INFORMATION Start Marker
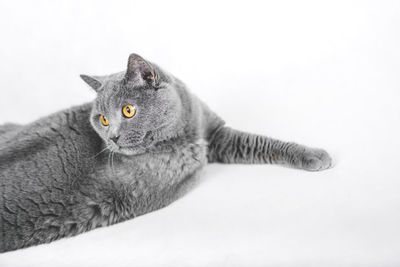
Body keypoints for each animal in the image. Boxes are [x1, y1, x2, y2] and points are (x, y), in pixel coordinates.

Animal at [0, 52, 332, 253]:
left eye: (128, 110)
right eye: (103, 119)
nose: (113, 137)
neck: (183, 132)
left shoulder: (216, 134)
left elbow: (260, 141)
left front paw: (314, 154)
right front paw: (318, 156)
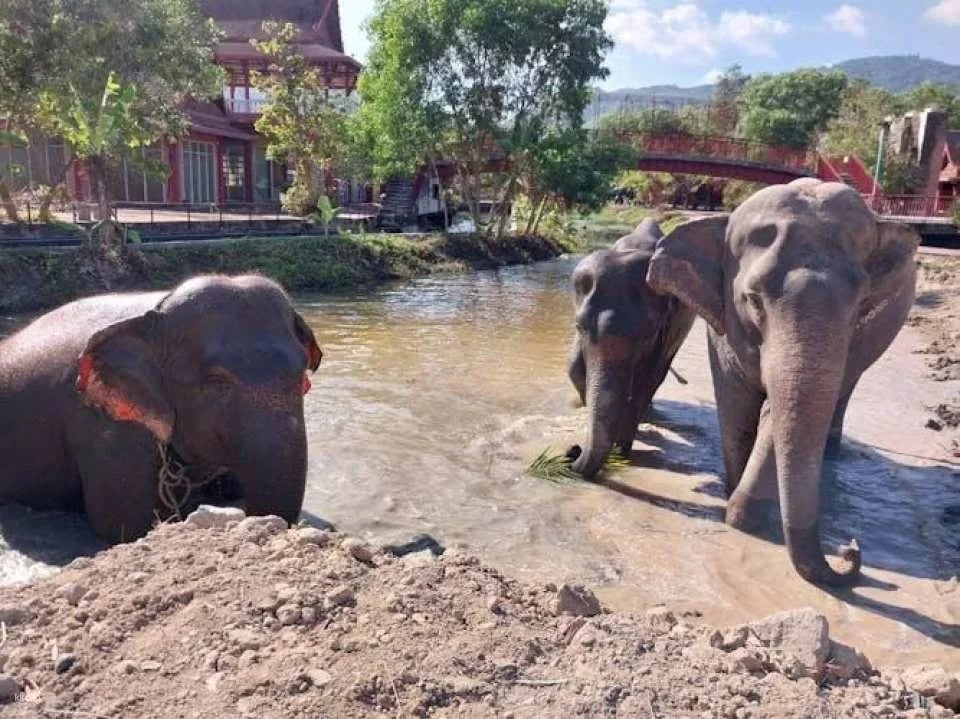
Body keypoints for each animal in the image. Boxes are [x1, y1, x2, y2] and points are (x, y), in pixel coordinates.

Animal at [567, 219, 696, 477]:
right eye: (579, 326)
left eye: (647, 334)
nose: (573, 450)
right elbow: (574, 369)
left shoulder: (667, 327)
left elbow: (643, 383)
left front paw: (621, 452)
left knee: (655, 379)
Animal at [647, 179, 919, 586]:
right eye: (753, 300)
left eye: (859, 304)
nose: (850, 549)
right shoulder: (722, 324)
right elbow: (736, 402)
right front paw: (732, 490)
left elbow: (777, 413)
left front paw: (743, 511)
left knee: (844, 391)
INFORMATION End Marker
EXERCISE REQUIREMENTS:
Take the lines from the one that contains "right front paw: (318, 156)" down to the last line of the listing above, both included, and set them down exactly, leaving out pictures.

TASK SOLUTION:
right front paw: (318, 156)
Body keypoints for each animal in the image. Boxes are [x1, y1, x2, y2] and points are (x, y), in pixel coordinates.

Animal at [567, 219, 696, 477]:
right eye: (579, 326)
left eye: (647, 334)
nose: (573, 450)
right elbow: (574, 369)
left shoulder: (667, 327)
left elbow: (643, 383)
left front paw: (621, 452)
left knee: (655, 379)
Animal at [647, 179, 919, 586]:
right eye: (753, 300)
left eye: (859, 304)
nose: (850, 549)
right shoulder: (722, 324)
right elbow: (736, 402)
right front paw: (732, 490)
left elbow: (777, 413)
left front paw: (743, 511)
left knee: (844, 391)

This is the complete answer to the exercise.